4.1 The importance of good reference databases
Metabarcoding enables biodiversity monitoring either with or without the
taxonomic identification of the retrieved taxa. Taxonomic identification
clearly requires appropriate reference databases that can be obtainedad hoc (e.g. by amplifying sequences from all the taxa
from the target group) (Cilleros et al. 2019; Morinière et
al. 2019) or by searching public databases such as GenBank. Public
databases offer an ever-growing resource, given that they combine the
outcome of thousands of studies and produce a sheer amount of data that
would be unreachable by ad hoc studies. Public databases are not
error-free, still analyses showed that for animals, the error rate of
GenBank for genus-level identification is generally low
(~0.7 / 3.5%), suggesting that it can be a formidable
data source for applications relying on molecular data to understand the
impact of environmental changes on biodiversity (Leray et al.2019). However, public databases are opportunistic collections of the
material from multiple studies, thus they do not have the ambition of a
taxonomic completeness. Ad-hoc databases (see also Ratnasingham &
Hebert 2007) are thus essential resources to obtain the taxonomic
coverage required if we want to identify most of benthic
macroinvertebrates.
Several researchers advocated that COI-based markers should be favoured
for metabarcoding because they are standard barcodes for animals, and
thus we can expect a very large availability of sequences in reference
databases (Andújar et al. 2018; Leray et al. 2019). For
benthic macroinvertebrates, a very large number of COI sequences is
available in GenBank (Table 3). For instance, BF1_BR2-COI is largely
the marker with the highest number of sequences of benthic Diptera, with
nearly 3,000 sequences of BF1_BR2-COI available against only 1000
sequences of Inse01 (16S rDNA), still the number of available sequences
is surprisingly variable across taxa. Nevertheless, a very large number
of sequences does not necessarily allow a better taxonomic coverage. In
fact, most of genera of benthic Diptera do not have sequences in
reference database for COI, and Inse01 sequences represent slightly more
genera than BF1_BR2-COI (25% for Inse01 against just 15% for
BF1_BR2-COI; Fig. 3). The mismatch between number of sequences and
database completeness could be related to the different scopes of
studies employing the different markers. In fact, COI is the most used
marker by standard barcoding studies, which often aim at unveiling
diversity among closely related, cryptic taxa, thus studies often
consider many individuals from closely related, morphologically similar
species within genera (Hebert et al. 2004). Conversely, the 16S
and 18S rDNA genes are often used to build phylogenies (e.g.Alvarez-Presas et al. 2008; Criscione & Ponder 2013), and many
phylogenetic studies aim at representing the largest number of genera
and families. Such process could also explain the strong differences
among taxa (e.g. a very high completeness for Euka02 with
Turbellaria, and a much better coverage for Inse01 with Gastropoda; Fig.
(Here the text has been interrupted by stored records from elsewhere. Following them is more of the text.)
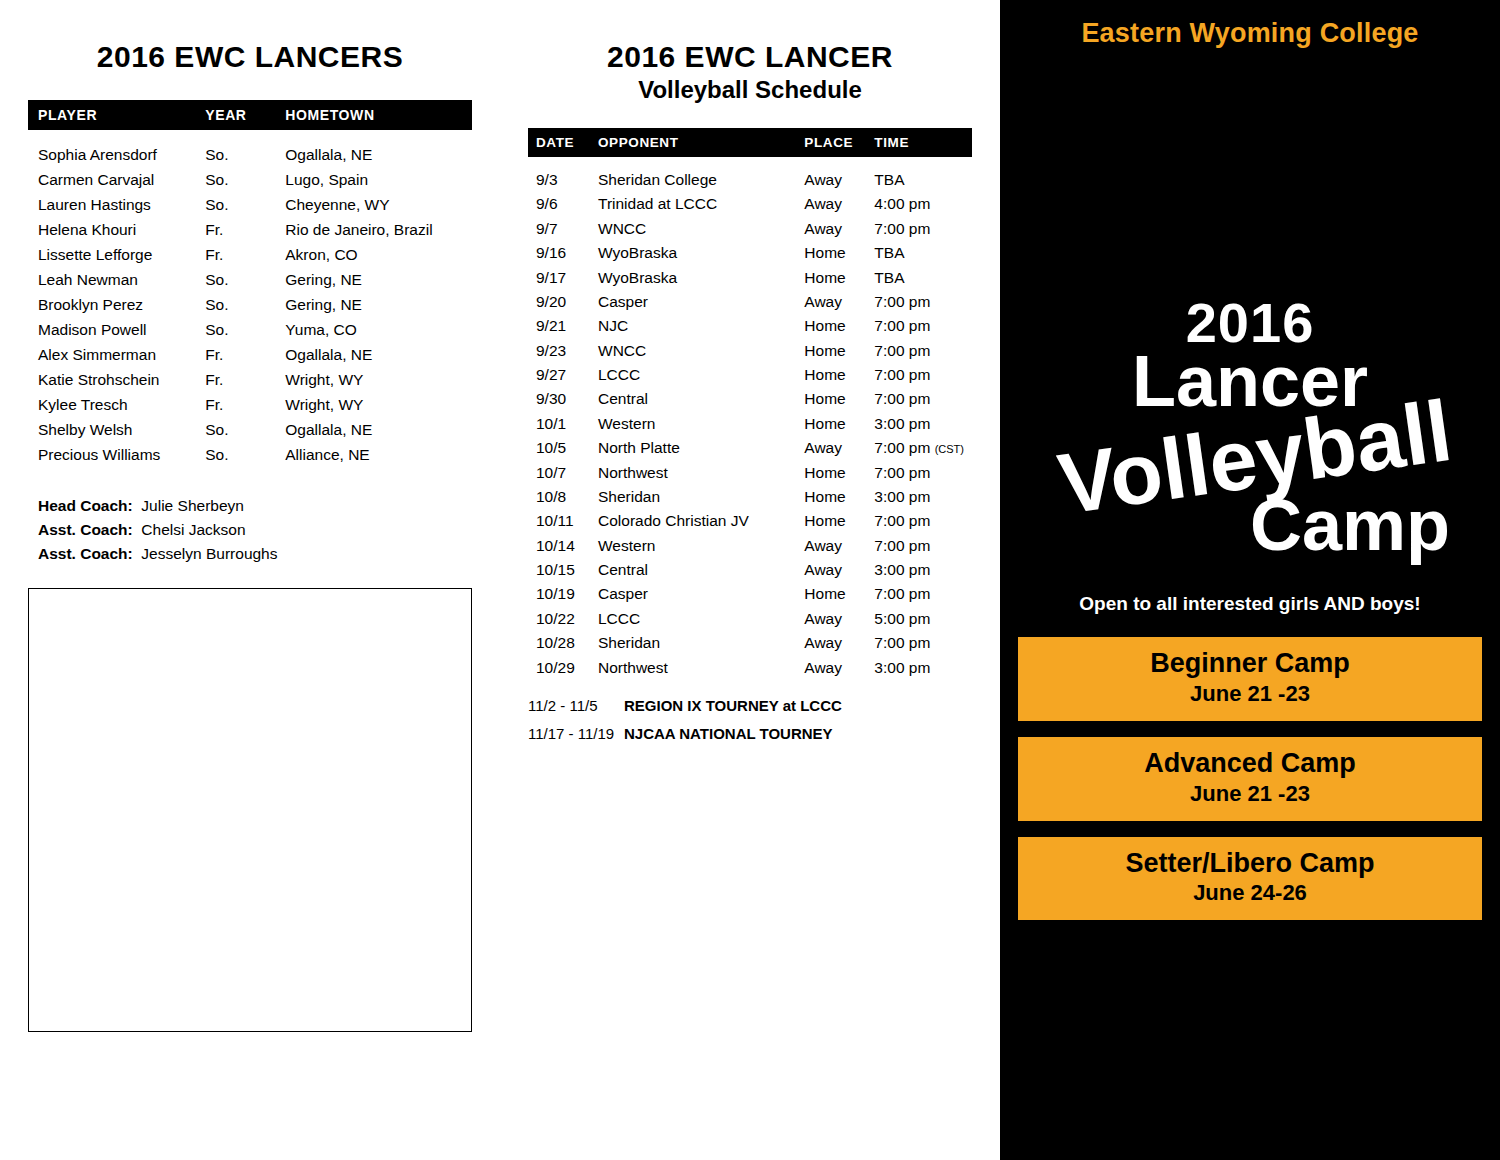2016 EWC LANCERS
| PLAYER | YEAR | HOMETOWN |
| --- | --- | --- |
| Sophia Arensdorf | So. | Ogallala, NE |
| Carmen Carvajal | So. | Lugo, Spain |
| Lauren Hastings | So. | Cheyenne, WY |
| Helena Khouri | Fr. | Rio de Janeiro, Brazil |
| Lissette Lefforge | Fr. | Akron, CO |
| Leah Newman | So. | Gering, NE |
| Brooklyn Perez | So. | Gering, NE |
| Madison Powell | So. | Yuma, CO |
| Alex Simmerman | Fr. | Ogallala, NE |
| Katie Strohschein | Fr. | Wright, WY |
| Kylee Tresch | Fr. | Wright, WY |
| Shelby Welsh | So. | Ogallala, NE |
| Precious Williams | So. | Alliance, NE |
Head Coach: Julie Sherbeyn
Asst. Coach: Chelsi Jackson
Asst. Coach: Jesselyn Burroughs
2016 EWC LANCER Volleyball Schedule
| DATE | OPPONENT | PLACE | TIME |
| --- | --- | --- | --- |
| 9/3 | Sheridan College | Away | TBA |
| 9/6 | Trinidad at LCCC | Away | 4:00 pm |
| 9/7 | WNCC | Away | 7:00 pm |
| 9/16 | WyoBraska | Home | TBA |
| 9/17 | WyoBraska | Home | TBA |
| 9/20 | Casper | Away | 7:00 pm |
| 9/21 | NJC | Home | 7:00 pm |
| 9/23 | WNCC | Home | 7:00 pm |
| 9/27 | LCCC | Home | 7:00 pm |
| 9/30 | Central | Home | 7:00 pm |
| 10/1 | Western | Home | 3:00 pm |
| 10/5 | North Platte | Away | 7:00 pm (CST) |
| 10/7 | Northwest | Home | 7:00 pm |
| 10/8 | Sheridan | Home | 3:00 pm |
| 10/11 | Colorado Christian JV | Home | 7:00 pm |
| 10/14 | Western | Away | 7:00 pm |
| 10/15 | Central | Away | 3:00 pm |
| 10/19 | Casper | Home | 7:00 pm |
| 10/22 | LCCC | Away | 5:00 pm |
| 10/28 | Sheridan | Away | 7:00 pm |
| 10/29 | Northwest | Away | 3:00 pm |
11/2 - 11/5 REGION IX TOURNEY at LCCC
11/17 - 11/19 NJCAA NATIONAL TOURNEY
Eastern Wyoming College
2016 Lancer Volleyball Camp
Open to all interested girls AND boys!
Beginner Camp June 21 -23
Advanced Camp June 21 -23
Setter/Libero Camp June 24-26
3). If the aim is the species-level identification, databases should be
exhaustive at the species-level, and markers should have a species-level
resolution. Likely, for freshwater biomonitoring a genus-level
identification is often enough (Bailey et al. 2001; Chessmanet al. 2007), thus our database provides a good completeness that
can allow the identification of most of genera, particularly with the
markers Euka02 and Inse01.
Matching metabarcodes with reliable reference databases can allow
obtaining metabarcoding-based biomonitoring data, that should be
comparable with historical data obtained through traditional
(e.g. morphological) approaches. Freshwater environments are
highly sensitive to human impacts, and the availability of long-term
time series is pivotal to identify trends of occupancy and the
ecological quality of environments (Outhwaite et al. 2020).